The imposition of enforcement measures, whether through bank account seizures or the issuance of an auction schedule, represents a critical turning point for any individual or business. The complexity of the legislative framework (Code of Civil Procedure – CCP and Code for the Collection of Public Revenue – CCPR/KEDE) and the strict deadlines make timely and specialized legal intervention essential.

Third-Party Debt Order: What Actually Happens?

Third-Party Debt Order (κατάσχεση εις χείρας τρίτου) is the process by which a creditor seizes a debtor’s claims held by third parties. Typically, the “third party” is:

  • A Banking Institution (for deposits).
  • An Employer (for wages).
  • An Insurance/Pension Fund (for pension payments).

The Critical Distinction: Private Creditors vs. The State

A common question involves how a debtor is notified. There is a significant procedural gap between private entities and the State:

  • Private Creditors (Banks, Funds, Individuals): Under the CCP, the creditor must serve the attachment order to the debtor within 8 working days of serving it to the third party. If this deadline is missed, the seizure is null and void. This 8-day window is the first opportunity for filing an Opposition (Anakopi).
  • The State (Tax Authorities, EFKA): Under the CCPR (KEDE), the State is not obligated to notify the debtor. Information usually reaches the citizen “after the fact,” when they discover the frozen funds via e-banking or during a transaction.

Non-Attachable Limits: What Stays in Your “Pocket”?

The protection of basic living resources is ensured through non-attachable limits, which vary depending on the creditor.

  1. Seizures by the State (Tiered Protection)

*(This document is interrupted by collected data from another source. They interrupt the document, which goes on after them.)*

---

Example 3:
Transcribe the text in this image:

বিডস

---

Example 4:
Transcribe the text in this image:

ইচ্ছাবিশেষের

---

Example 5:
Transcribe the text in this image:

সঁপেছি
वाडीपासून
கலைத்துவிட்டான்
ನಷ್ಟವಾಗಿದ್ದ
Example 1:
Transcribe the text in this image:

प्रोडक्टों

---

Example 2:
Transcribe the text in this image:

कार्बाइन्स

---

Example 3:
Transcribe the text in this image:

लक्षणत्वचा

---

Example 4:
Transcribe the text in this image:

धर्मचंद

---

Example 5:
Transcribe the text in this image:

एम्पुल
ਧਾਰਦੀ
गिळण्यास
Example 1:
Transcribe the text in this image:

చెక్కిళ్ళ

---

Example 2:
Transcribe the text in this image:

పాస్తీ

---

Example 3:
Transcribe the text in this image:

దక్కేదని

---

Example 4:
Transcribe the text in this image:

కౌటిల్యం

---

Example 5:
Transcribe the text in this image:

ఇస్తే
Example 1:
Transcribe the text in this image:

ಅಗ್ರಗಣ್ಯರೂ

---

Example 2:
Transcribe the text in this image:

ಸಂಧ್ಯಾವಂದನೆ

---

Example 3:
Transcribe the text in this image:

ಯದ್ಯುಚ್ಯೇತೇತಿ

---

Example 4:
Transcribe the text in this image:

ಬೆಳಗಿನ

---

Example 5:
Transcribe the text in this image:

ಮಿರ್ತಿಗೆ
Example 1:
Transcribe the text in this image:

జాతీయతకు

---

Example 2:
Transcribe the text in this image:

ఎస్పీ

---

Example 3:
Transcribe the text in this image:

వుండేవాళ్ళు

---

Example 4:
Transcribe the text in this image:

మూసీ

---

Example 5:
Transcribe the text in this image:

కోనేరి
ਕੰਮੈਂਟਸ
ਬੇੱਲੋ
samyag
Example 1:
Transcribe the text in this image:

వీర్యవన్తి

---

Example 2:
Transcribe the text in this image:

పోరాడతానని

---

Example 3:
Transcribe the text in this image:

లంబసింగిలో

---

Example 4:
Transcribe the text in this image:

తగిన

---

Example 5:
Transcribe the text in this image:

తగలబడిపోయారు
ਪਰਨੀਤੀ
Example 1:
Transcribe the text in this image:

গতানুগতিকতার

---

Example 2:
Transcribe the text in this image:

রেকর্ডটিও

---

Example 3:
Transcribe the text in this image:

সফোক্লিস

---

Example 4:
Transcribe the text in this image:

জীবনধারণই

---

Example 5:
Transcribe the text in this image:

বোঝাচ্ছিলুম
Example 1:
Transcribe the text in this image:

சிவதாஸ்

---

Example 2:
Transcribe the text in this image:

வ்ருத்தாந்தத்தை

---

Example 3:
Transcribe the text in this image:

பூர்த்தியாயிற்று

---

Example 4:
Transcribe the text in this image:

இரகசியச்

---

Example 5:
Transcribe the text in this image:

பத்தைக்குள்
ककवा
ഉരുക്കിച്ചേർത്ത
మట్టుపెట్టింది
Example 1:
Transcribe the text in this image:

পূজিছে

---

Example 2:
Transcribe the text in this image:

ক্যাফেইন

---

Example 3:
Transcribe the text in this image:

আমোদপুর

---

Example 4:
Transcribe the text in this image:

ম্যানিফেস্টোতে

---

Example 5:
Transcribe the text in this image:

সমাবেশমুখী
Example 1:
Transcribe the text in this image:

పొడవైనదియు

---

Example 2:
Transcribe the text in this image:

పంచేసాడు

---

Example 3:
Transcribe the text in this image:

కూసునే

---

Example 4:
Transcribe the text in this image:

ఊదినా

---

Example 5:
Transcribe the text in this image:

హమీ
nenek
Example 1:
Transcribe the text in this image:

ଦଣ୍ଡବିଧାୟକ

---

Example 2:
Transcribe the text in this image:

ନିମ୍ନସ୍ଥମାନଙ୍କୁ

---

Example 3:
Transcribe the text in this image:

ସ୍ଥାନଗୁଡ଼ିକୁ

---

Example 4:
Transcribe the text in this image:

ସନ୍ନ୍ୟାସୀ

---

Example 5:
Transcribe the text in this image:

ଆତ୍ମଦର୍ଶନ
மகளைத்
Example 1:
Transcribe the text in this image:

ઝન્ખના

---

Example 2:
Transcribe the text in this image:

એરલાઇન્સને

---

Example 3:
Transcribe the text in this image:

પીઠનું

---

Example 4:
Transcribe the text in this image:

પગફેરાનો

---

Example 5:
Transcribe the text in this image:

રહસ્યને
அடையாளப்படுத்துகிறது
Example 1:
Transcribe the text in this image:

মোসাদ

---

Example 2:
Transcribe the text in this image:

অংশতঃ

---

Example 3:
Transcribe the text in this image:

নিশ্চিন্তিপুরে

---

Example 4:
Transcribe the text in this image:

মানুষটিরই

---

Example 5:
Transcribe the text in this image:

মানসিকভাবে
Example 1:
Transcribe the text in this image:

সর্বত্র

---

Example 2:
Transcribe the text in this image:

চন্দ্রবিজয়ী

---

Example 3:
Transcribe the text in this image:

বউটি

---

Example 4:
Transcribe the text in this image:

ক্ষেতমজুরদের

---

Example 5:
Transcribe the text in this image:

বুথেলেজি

For debts to the Tax Office or Social Security Funds, the following protection applies to net monthly wages or pensions:

  • Up to €1,000: Fully protected.
  • €1,000 to €1,500: The State can seize 50% of the amount exceeding €1,000.
  • Above €1,500: 100% of the excess amount is seized.
  1. Seizures by Private Creditors & The Statutory Protection

The most vital protection stems from Article 982 par. 2 of the CCP. According to this provision, claims from wages, pensions, or social security benefits are non-attachable.

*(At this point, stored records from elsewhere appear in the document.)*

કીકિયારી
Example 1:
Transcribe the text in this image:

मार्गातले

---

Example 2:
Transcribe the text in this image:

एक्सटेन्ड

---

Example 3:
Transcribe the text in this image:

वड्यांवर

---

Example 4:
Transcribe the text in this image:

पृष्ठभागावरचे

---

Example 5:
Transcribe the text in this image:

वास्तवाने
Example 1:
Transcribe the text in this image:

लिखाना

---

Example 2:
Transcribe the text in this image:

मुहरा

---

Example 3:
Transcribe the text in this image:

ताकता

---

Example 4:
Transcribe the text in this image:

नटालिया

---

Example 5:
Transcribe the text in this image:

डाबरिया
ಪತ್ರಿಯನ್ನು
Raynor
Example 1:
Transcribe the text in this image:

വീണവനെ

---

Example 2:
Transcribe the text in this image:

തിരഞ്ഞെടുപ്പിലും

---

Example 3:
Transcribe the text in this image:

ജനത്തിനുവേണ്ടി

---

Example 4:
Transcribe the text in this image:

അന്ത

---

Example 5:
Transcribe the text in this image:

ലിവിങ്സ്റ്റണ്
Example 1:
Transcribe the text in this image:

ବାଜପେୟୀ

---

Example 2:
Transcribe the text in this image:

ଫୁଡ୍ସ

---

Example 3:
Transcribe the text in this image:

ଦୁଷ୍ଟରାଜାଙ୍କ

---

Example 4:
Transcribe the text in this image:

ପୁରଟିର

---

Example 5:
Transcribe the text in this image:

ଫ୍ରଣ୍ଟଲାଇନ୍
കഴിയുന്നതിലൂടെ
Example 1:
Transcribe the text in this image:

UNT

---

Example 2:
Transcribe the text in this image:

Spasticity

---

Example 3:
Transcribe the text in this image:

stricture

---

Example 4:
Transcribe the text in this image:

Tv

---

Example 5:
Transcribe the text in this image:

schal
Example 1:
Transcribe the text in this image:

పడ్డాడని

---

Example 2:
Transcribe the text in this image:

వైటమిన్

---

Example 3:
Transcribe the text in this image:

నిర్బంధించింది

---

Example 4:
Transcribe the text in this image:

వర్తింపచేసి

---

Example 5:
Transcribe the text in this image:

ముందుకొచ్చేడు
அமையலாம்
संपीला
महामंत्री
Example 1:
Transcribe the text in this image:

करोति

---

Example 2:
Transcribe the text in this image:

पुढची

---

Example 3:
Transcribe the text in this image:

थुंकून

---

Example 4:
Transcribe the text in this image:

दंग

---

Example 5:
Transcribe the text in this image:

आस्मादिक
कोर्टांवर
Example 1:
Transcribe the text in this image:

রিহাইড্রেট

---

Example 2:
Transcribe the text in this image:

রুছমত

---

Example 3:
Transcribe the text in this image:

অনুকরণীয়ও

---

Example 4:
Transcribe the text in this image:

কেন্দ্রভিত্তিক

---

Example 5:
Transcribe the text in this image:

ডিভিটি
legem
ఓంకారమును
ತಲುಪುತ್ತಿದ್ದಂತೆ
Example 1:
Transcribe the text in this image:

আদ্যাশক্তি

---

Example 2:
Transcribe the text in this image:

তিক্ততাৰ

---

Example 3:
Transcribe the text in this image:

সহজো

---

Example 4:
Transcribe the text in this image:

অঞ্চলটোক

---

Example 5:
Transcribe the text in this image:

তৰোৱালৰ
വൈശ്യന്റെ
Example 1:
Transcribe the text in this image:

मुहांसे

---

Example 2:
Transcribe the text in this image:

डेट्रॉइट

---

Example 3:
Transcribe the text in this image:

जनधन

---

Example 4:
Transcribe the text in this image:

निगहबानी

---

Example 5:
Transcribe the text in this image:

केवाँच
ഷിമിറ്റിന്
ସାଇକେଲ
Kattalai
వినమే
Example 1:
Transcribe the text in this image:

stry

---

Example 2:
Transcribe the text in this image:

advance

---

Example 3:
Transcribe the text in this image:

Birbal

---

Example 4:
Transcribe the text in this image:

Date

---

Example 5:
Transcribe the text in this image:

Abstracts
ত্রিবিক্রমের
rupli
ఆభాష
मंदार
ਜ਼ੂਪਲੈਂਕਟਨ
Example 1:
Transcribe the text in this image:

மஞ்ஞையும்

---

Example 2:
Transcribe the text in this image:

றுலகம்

  • This means a private creditor (e.g., a Bank or Fund) does not have the right to seize your salary directly from your employer or your pension from the fund.
  • The sole exception concerns alimony/child support claims, where up to 50% may be seized.
  • Any such attempt by a private creditor is legally non-existent and can be immediately annulled.
  1. The Non-Attachable Bank Account

Additionally, Article 20 of Law 4161/2013 sets the non-attachable limit for bank balances at:

  • €1,500 for individual accounts.
  • €2,000 for joint accounts. This applies regardless of the source of the funds, provided the account has been officially declared as “non-attachable” via the Taxisnet platform.

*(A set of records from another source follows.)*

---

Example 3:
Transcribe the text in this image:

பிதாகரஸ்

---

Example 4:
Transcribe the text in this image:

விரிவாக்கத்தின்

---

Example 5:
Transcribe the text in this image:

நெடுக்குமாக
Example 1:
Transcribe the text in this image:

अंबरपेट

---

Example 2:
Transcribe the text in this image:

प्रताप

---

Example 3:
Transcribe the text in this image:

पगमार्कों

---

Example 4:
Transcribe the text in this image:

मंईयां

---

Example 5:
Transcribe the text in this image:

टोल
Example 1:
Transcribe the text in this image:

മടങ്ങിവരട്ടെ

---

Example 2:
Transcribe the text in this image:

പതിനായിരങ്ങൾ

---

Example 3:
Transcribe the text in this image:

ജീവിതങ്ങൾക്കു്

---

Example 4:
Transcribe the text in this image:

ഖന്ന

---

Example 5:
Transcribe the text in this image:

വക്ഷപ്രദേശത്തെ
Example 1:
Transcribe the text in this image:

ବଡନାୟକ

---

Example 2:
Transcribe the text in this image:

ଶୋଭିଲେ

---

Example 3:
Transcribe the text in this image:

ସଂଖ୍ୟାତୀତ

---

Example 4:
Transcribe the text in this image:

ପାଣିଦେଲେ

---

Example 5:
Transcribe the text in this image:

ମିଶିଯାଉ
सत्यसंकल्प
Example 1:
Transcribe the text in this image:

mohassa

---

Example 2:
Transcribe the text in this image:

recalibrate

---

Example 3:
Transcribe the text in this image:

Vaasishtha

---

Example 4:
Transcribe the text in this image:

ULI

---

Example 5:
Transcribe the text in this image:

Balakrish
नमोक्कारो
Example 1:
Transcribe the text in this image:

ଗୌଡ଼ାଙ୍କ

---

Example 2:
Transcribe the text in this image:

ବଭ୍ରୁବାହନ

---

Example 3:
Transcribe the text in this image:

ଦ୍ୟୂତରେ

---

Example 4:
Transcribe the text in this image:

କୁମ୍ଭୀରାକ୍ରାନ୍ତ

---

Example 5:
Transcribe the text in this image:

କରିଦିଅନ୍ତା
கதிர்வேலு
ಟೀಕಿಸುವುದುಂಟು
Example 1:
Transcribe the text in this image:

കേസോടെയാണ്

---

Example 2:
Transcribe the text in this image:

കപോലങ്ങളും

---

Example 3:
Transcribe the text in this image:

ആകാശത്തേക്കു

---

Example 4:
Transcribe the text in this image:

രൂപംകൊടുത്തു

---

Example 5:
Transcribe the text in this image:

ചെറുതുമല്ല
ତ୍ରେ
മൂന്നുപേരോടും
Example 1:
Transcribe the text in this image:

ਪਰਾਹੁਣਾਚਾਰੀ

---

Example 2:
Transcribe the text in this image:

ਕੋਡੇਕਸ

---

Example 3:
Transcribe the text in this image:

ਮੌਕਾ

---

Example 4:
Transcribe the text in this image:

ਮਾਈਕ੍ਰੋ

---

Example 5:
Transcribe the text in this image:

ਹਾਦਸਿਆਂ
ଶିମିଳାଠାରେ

Legal Remedies for the Debtor

A debtor can respond through:

  1. Opposition (Anakopi): Challenging the legality of the seizure.
  2. Application for Stay of Execution: Requesting a temporary freeze (including an Interim Order) to stop the transfer of funds.

Conclusion

Third-Party Debt Order is not a dead-end situation. The law provides clear protective limits and strict deadlines that creditors must follow. Timely communication with a specialized lawyer can save your assets, annul illegal seizures, and secure a stay of execution.